What you should do
Could you reproduce the Flume post word for word, everything from "# CHANNELS CONFIGURATION" down to "field named timestamp."?

Document segment
● ● ● ● ●

Search code examples
hadoopflumeflume-ng

Flume 1.6.0 spooling directory source with timestamp on header


I'm trying to create a new flume agent like source spooldir and puts them in HDFS. This is my config file:

agent.sources = file
agent.channels = channel
agent.sinks = hdfsSink

# SOURCES CONFIGURATION
agent.sources.file.type = spooldir
agent.sources.file.channels = channel
agent.sources.file.spoolDir = /path/to/json_files

# SINKS CONFIGURATION
agent.sinks.hdfsSink.type = hdfs
agent.sinks.hdfsSink.hdfs.path = /HADOOP/PATH/%Y/%m/%d/%H/

agent.sinks.hdfsSink.hdfs.filePrefix = common
agent.sinks.hdfsSink.hdfs.fileSuffix = .json
agent.sinks.hdfsSink.hdfs.rollInterval = 300
agent.sinks.hdfsSink.hdfs.rollSize = 5242880
agent.sinks.hdfsSink.hdfs.rollCount = 0
agent.sinks.hdfsSink.hdfs.maxOpenFiles = 2
agent.sinks.hdfsSink.hdfs.fileType = DataStream
agent.sinks.hdfsSink.hdfs.callTimeout = 100000
agent.sinks.hdfsSink.hdfs.batchSize = 1000
agent.sinks.hdfsSink.channel = channel

# CHANNELS CONFIGURATION
agent.channels.channel.type = memory
agent.channels.channel.capacity = 10000
agent.channels.channel.transactionCapacity = 1000

I'm getting an error that describes Expected timestamp in the Flume event headers, but it was null. The files that I'm reading contains JSON structure, which has a field named timestamp.

● ● ● ● ●

Saved data entries:
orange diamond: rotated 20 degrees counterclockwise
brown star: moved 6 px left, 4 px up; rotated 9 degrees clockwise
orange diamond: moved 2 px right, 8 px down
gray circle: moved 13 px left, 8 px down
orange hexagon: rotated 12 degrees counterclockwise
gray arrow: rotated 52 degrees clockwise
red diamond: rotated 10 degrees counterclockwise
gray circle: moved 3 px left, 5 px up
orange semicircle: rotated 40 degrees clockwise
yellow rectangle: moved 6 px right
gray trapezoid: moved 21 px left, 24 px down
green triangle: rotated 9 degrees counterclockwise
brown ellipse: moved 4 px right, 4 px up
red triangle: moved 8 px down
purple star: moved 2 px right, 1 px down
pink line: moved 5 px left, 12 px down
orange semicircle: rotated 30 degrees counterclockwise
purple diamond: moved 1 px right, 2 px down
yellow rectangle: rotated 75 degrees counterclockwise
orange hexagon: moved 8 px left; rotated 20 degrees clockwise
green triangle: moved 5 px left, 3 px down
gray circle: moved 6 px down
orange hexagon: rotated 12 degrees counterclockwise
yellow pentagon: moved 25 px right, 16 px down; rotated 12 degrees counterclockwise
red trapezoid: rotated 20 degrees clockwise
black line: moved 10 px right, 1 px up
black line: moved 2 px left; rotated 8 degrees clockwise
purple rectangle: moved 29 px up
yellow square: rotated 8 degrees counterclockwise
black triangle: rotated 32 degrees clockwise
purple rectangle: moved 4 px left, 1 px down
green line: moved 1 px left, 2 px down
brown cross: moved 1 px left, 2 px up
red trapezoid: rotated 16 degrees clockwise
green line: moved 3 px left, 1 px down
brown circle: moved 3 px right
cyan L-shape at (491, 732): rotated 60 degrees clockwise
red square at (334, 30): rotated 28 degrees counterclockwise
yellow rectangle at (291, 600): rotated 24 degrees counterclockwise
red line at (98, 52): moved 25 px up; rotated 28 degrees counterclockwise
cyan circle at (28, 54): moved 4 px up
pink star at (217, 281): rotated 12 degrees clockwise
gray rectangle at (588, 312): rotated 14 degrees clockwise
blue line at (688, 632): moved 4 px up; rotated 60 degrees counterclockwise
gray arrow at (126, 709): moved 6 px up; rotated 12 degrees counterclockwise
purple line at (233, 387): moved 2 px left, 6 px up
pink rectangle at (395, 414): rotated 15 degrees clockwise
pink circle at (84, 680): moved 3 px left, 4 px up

● ● ● ● ●

Expected answer
# CHANNELS CONFIGURATION
agent.channels.channel.type = memory
agent.channels.channel.capacity = 10000
agent.channels.channel.transactionCapacity = 1000

I'm getting an error that describes Expected timestamp in the Flume event headers, but it was null. The files that I'm reading contains JSON structure, which has a field named timestamp.